Listed records =

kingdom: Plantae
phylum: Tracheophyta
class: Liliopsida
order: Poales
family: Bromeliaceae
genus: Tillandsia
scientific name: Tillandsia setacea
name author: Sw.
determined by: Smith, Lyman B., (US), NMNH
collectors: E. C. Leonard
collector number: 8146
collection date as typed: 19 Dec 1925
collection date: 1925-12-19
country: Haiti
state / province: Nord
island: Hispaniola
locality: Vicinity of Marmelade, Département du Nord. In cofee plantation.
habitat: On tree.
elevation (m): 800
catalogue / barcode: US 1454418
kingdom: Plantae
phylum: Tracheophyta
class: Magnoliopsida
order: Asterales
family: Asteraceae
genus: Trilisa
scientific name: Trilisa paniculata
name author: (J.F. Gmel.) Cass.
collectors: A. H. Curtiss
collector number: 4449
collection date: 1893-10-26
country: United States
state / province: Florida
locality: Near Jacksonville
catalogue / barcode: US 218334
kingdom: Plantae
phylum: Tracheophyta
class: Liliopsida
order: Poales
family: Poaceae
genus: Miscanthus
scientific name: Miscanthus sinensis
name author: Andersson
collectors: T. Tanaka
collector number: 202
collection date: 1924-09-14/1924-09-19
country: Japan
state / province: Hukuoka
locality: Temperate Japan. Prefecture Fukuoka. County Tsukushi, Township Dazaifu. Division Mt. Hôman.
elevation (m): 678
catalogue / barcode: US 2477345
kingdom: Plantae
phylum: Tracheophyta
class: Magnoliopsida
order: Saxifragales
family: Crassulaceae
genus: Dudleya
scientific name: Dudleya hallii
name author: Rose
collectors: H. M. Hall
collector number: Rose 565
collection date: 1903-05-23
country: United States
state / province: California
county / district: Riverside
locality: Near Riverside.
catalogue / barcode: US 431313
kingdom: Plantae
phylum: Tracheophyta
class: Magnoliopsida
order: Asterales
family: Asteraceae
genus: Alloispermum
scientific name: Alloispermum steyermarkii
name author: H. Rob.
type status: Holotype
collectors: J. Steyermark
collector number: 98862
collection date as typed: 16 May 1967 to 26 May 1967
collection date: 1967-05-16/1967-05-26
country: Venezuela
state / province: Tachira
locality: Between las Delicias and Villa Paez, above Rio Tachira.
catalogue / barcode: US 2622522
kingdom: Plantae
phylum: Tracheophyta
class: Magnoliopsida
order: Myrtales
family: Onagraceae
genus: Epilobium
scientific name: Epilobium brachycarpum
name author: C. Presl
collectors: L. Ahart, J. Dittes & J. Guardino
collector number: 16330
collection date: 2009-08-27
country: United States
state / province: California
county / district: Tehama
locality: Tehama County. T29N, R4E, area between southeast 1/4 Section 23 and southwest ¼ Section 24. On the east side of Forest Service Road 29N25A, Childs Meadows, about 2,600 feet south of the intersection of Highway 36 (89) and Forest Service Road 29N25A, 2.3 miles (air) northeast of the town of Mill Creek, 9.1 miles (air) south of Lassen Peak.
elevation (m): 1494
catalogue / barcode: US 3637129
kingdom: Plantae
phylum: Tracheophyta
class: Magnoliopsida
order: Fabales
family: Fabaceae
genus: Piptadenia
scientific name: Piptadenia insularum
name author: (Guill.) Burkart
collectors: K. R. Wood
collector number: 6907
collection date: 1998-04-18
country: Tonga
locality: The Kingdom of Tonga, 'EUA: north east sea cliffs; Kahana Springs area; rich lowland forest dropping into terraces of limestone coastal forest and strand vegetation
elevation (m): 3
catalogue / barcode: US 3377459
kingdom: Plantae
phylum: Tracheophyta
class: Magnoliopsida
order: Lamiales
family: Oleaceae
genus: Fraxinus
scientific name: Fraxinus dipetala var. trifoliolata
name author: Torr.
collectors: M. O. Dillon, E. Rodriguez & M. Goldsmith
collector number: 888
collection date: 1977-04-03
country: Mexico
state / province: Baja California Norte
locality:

Goal of the exercise =
Change every "catalogue / barcode" in the records above to "barcode", and leave everything else in the records unchanged.

Exercise answer =
kingdom: Plantae
phylum: Tracheophyta
class: Liliopsida
order: Poales
family: Bromeliaceae
genus: Tillandsia
scientific name: Tillandsia setacea
name author: Sw.
determined by: Smith, Lyman B., (US), NMNH
collectors: E. C. Leonard
collector number: 8146
collection date as typed: 19 Dec 1925
collection date: 1925-12-19
country: Haiti
state / province: Nord
island: Hispaniola
locality: Vicinity of Marmelade, Département du Nord. In cofee plantation.
habitat: On tree.
elevation (m): 800
barcode: US 1454418
kingdom: Plantae
phylum: Tracheophyta
class: Magnoliopsida
order: Asterales
family: Asteraceae
genus: Trilisa
scientific name: Trilisa paniculata
name author: (J.F. Gmel.) Cass.
collectors: A. H. Curtiss
collector number: 4449
collection date: 1893-10-26
country: United States
state / province: Florida
locality: Near Jacksonville
barcode: US 218334
kingdom: Plantae
phylum: Tracheophyta
class: Liliopsida
order: Poales
family: Poaceae
genus: Miscanthus
scientific name: Miscanthus sinensis
name author: Andersson
collectors: T. Tanaka
collector number: 202
collection date: 1924-09-14/1924-09-19
country: Japan
state / province: Hukuoka
locality: Temperate Japan. Prefecture Fukuoka. County Tsukushi, Township Dazaifu. Division Mt. Hôman.
elevation (m): 678
barcode: US 2477345
kingdom: Plantae
phylum: Tracheophyta
class: Magnoliopsida
order: Saxifragales
family: Crassulaceae
genus: Dudleya
scientific name: Dudleya hallii
name author: Rose
collectors: H. M. Hall
collector number: Rose 565
collection date: 1903-05-23
country: United States
state / province: California
county / district: Riverside
locality: Near Riverside.
barcode: US 431313
kingdom: Plantae
phylum: Tracheophyta
class: Magnoliopsida
order: Asterales
family: Asteraceae
genus: Alloispermum
scientific name: Alloispermum steyermarkii
name author: H. Rob.
type status: Holotype
collectors: J. Steyermark
collector number: 98862
collection date as typed: 16 May 1967 to 26 May 1967
collection date: 1967-05-16/1967-05-26
country: Venezuela
state / province: Tachira
locality: Between las Delicias and Villa Paez, above Rio Tachira.
barcode: US 2622522
kingdom: Plantae
phylum: Tracheophyta
class: Magnoliopsida
order: Myrtales
family: Onagraceae
genus: Epilobium
scientific name: Epilobium brachycarpum
name author: C. Presl
collectors: L. Ahart, J. Dittes & J. Guardino
collector number: 16330
collection date: 2009-08-27
country: United States
state / province: California
county / district: Tehama
locality: Tehama County. T29N, R4E, area between southeast 1/4 Section 23 and southwest ¼ Section 24. On the east side of Forest Service Road 29N25A, Childs Meadows, about 2,600 feet south of the intersection of Highway 36 (89) and Forest Service Road 29N25A, 2.3 miles (air) northeast of the town of Mill Creek, 9.1 miles (air) south of Lassen Peak.
elevation (m): 1494
barcode: US 3637129
kingdom: Plantae
phylum: Tracheophyta
class: Magnoliopsida
order: Fabales
family: Fabaceae
genus: Piptadenia
scientific name: Piptadenia insularum
name author: (Guill.) Burkart
collectors: K. R. Wood
collector number: 6907
collection date: 1998-04-18
country: Tonga
locality: The Kingdom of Tonga, 'EUA: north east sea cliffs; Kahana Springs area; rich lowland forest dropping into terraces of limestone coastal forest and strand vegetation
elevation (m): 3
barcode: US 3377459
kingdom: Plantae
phylum: Tracheophyta
class: Magnoliopsida
order: Lamiales
family: Oleaceae
genus: Fraxinus
scientific name: Fraxinus dipetala var. trifoliolata
name author: Torr.
collectors: M. O. Dillon, E. Rodriguez & M. Goldsmith
collector number: 888
collection date: 1977-04-03
country: Mexico
state / province: Baja California Norte
locality:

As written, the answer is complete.